1. 互いに信頼し合い、「信仰をもって協力」した。
(1) パウロが幻を見た後、一行はすぐにマケドニアに向かって出発した。
「パウロがこの幻を見たとき、私たちはただちにマケドニヤに出かけることにした。神が私たちを招いて、彼らに福音を宣べさせるのだ、と確信したからである。」 (使徒行伝16:10)
(2) 祈りながら福音を宣べ伝えた。
「安息日に、私たちは町の門を出て、祈り場があると思われた川岸に行き、そこに腰をおろして、集まった女たちに話した。」 (使徒行伝16:13)
(3) 神を敬う、用いられた人に出会った。
◎ 主の導きによって出会った人は、用いられた人福音の同労者である。
「テアテラ市の紫布の商人で、神を敬う、ルデヤという女が聞いていたが、主は彼女の心を開いて、パウロの語る事に心を留めるようにされた。」 (使徒行伝16:14)
① 心を開かれた人である。(主がその人の心を開かれた。)
② 耳が開かれた人である。(主がパウロの言葉を聞き従うようにされた。)
③ 家が開かれた人である。(その人の家の人々は皆、バプテスマを受け、教会となった。)
2. 宣教のために「愛をもって労した」。
(1) 宣教師たちを自分の家に泊まらせた。
「彼女も、またその家族もバプテスマを受けたとき、彼女は、「私を主に忠実な者とお思いでしたら、どうか、私の家に来てお泊まりください。」と言って頼み、強いてそうさせた。」 (使徒行伝16:15)
(2) 自分の家を教会として用いた。
「牢を出たふたりは、ルデヤの家に行った。そして兄弟たちに会い、彼らを励ましてから出て行った。」 (使徒行伝16:40)
(3) 宣教師たちを経済的に支援した。
「ピリピの人たち。あなたがたも知っているとおり、私が福音を宣べ伝え始めたころ、マケドニヤを離れて行ったときには、私の働きのために、物をやり取りしてくれた教会は、あなたがたのほかには一つもありませんでした。」 (ピリピ書4:15)
(4) 宣教師と共に福音の働きに専念した。
「ほんとうに、真の協力者よ。あなたにも頼みます。彼女たちを助けてやってください。この人たちは、いのちの書に名のしるされているクレメンスや、そのほかの私の同労者たちとともに、福音を広めることで私に協力して戦ったのです。」 (ピリピ書4:3)
3. 救いに対する「希望をもって忍耐」した。
(1) 希望とは何か?
① 神はパウロに幻を見させた。この幻を見たのは、むなしいものを見たのではなく、神が行われること、すなわち真の希望を見たのである。
(2) 希望の内容は何か。
① 希望の内容は、「神が私たちを招いて、彼らに福音を宣べさせるのだ、...」(使徒行伝16:10)であった。
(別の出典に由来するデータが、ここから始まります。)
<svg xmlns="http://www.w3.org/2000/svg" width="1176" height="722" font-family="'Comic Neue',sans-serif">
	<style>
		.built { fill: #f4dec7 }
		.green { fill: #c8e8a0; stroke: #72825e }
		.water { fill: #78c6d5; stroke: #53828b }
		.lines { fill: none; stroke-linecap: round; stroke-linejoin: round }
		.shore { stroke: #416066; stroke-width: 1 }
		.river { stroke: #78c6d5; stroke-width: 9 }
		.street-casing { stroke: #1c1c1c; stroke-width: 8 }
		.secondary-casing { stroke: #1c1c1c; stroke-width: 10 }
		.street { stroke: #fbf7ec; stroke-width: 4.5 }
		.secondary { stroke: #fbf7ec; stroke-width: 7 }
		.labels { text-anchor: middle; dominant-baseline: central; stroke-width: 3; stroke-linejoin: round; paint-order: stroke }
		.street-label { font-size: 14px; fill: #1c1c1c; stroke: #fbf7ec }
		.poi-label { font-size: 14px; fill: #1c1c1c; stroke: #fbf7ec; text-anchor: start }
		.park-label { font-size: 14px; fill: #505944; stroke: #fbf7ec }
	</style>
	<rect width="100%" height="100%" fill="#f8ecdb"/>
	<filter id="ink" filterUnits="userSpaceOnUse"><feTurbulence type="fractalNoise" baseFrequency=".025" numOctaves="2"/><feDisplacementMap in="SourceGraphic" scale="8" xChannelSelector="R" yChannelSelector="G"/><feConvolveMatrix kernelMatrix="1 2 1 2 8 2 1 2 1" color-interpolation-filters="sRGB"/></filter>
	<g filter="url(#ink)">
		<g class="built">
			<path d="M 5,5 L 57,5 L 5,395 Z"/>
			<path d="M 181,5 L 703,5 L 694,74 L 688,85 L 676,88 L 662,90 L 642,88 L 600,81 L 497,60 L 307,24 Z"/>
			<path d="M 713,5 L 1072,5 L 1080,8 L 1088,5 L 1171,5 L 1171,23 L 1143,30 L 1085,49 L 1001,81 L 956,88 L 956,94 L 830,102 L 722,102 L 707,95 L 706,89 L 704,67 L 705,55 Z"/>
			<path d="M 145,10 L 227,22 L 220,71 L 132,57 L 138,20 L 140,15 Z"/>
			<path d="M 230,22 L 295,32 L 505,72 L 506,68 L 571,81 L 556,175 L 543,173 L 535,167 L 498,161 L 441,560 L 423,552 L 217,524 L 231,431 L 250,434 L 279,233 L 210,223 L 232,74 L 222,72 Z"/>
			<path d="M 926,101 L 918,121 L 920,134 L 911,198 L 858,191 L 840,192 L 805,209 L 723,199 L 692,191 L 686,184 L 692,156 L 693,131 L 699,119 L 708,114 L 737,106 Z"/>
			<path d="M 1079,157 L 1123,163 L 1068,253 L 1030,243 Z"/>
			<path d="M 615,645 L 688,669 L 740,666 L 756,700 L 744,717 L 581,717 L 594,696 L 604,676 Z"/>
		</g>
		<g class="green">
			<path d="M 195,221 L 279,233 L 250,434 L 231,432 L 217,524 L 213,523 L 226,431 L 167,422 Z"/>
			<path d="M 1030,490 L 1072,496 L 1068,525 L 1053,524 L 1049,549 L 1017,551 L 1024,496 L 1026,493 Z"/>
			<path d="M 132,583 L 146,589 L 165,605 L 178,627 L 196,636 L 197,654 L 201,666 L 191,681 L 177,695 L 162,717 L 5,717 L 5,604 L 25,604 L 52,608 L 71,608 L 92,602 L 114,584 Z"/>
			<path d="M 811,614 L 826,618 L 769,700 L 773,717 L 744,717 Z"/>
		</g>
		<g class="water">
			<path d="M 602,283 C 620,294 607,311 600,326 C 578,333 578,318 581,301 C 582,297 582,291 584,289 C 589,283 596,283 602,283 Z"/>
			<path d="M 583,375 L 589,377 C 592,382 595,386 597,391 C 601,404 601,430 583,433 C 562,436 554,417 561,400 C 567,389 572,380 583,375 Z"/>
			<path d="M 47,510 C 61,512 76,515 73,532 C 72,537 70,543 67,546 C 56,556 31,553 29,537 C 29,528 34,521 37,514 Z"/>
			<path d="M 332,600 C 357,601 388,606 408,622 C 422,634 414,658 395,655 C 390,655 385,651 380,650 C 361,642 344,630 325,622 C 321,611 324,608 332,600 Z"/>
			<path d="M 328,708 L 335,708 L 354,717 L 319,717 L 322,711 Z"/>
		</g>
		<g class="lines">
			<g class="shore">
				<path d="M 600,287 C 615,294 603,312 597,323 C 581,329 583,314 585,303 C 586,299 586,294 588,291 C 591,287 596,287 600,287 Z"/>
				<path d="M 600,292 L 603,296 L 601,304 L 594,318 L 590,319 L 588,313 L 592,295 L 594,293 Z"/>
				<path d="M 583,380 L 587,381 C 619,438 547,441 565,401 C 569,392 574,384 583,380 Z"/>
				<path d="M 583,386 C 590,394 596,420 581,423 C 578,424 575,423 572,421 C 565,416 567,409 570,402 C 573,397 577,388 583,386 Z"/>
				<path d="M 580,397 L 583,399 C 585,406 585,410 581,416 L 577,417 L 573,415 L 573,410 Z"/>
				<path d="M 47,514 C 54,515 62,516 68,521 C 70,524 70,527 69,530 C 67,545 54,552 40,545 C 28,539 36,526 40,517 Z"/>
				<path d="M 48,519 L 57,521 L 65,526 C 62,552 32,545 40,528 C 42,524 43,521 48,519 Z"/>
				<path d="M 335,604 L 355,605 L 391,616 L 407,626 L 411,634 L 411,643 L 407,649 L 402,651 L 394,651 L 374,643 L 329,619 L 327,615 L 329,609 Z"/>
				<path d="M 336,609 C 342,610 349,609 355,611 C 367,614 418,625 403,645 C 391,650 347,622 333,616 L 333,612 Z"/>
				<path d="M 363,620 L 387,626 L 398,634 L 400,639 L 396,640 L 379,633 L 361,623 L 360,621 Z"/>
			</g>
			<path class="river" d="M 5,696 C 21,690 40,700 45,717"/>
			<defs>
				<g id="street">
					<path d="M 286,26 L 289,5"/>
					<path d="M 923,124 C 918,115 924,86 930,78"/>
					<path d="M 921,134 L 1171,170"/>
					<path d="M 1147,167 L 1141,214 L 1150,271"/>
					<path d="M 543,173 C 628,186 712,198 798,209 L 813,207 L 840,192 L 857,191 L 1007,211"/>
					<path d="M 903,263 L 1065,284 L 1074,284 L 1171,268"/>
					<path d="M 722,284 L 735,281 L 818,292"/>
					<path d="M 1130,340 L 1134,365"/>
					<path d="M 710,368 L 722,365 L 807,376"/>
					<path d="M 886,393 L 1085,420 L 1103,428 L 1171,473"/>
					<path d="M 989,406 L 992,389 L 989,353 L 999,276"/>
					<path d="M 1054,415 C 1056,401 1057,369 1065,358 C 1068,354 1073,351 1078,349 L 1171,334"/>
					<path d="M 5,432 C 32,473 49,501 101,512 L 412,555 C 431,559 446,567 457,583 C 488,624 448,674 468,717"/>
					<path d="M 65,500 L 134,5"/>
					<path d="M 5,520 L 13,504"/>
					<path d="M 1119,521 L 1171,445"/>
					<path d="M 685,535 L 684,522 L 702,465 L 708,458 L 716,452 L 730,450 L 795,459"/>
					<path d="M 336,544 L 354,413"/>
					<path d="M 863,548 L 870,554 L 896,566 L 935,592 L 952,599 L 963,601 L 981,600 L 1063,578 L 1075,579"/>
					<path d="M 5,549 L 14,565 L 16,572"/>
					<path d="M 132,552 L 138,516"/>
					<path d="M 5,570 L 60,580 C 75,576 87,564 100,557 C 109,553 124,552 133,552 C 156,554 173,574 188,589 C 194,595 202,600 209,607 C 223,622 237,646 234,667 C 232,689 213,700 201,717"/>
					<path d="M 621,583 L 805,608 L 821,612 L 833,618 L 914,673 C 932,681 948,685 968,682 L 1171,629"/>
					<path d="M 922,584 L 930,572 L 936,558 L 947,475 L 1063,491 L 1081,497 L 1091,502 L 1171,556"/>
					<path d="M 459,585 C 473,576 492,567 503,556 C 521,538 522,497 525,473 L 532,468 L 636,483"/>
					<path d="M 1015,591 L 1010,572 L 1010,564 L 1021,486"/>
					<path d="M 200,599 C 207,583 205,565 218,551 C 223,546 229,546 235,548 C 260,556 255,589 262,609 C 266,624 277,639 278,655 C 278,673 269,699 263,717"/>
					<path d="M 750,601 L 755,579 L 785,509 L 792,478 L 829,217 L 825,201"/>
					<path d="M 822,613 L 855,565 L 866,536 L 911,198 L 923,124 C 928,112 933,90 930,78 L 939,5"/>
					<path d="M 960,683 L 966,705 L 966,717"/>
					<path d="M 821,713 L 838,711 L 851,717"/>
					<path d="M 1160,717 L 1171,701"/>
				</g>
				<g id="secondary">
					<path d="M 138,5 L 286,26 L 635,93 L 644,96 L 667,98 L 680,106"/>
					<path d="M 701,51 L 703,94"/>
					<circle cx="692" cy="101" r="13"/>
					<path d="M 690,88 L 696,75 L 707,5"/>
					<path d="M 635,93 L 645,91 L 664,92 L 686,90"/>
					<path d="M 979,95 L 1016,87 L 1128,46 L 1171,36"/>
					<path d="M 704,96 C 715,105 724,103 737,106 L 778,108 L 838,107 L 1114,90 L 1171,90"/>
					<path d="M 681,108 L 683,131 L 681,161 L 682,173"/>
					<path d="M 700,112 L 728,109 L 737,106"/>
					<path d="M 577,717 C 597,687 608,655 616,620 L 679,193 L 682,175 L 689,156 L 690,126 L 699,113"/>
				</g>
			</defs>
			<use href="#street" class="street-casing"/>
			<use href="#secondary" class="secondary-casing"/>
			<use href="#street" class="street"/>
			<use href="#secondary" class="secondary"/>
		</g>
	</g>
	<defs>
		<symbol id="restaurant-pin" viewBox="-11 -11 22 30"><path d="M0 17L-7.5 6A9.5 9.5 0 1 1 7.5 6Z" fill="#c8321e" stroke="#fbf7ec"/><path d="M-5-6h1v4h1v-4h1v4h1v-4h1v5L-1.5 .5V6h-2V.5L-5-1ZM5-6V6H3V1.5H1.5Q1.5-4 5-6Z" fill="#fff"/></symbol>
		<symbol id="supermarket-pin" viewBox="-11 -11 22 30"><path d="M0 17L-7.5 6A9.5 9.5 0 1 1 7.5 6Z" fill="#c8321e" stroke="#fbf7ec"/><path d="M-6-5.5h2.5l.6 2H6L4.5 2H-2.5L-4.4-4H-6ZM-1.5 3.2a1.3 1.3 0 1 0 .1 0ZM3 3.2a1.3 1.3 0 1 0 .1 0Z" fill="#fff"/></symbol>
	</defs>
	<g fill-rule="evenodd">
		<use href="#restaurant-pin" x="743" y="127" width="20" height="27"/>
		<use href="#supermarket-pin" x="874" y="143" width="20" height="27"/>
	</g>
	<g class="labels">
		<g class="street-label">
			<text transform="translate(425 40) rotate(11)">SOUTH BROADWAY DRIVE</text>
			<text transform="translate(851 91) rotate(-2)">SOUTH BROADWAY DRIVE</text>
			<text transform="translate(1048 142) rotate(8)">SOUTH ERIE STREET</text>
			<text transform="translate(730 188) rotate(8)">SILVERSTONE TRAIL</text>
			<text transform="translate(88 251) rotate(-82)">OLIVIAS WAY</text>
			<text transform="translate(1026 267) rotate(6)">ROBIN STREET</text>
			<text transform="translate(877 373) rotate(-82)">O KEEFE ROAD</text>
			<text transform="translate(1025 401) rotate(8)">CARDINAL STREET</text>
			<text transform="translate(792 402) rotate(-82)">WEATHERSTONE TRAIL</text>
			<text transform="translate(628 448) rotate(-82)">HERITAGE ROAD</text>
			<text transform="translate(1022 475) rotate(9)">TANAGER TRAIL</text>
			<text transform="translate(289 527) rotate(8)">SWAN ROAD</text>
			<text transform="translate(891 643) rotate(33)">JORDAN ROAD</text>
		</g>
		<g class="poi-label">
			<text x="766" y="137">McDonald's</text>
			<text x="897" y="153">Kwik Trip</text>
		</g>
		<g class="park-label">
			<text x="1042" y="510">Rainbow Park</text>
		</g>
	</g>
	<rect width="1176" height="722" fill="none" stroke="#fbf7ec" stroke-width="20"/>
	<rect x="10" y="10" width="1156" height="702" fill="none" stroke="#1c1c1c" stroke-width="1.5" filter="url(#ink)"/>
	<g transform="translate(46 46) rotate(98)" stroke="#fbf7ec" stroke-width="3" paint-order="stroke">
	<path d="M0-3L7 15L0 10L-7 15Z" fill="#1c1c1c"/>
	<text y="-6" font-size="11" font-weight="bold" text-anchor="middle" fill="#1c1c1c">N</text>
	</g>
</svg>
「魂の救い」、すなわち「伝道、宣教」であった。
(3) 忍耐をもってその希望を全うした。
「ご承知のように、私たちはまずピリピで苦しみに会い、はずかしめを受けたのですが、私たちの神によって、激しい苦闘の中でも大胆に神の福音をあなたがたに語りました。」 (第一テサロニケ2:2)
(4) 希望を誰に与えられたのか?
① メシアを待ち望んでいた人々へ(ルカ福音書2:11-14)
② 主の愛する弟子たちへ(マタイ福音書17:1-9)
③ 主の死と復活に与った者たちへ(使徒行伝9:10)
④ 終わりの時に聖霊の注ぎを受けた者たちへ(使徒行伝2:17)
*** ピリピはマケドニア東海岸のパンゲウス(pangaeus)山の東側の丘に位置し、軍事都市であり商業都市でもあった。ピリピ教会の伝道方法は、聖霊の特別な指示に従うことだった(使徒行伝16:6)。特に女性たちに福音を伝え、家庭を中心に伝道した(使徒行伝16:14-15, 31-34)。ピリピの教会は身分による差別なく伝道を行い(使徒行伝16:20)、伝道に関する事柄であれば惜しみなく支援した(ピリピ書4:14-20)。特に、女性たちが伝道者として活動したことが、ピリピ教会の伝道の特徴であった(ピリピ人への手紙4:1-3)。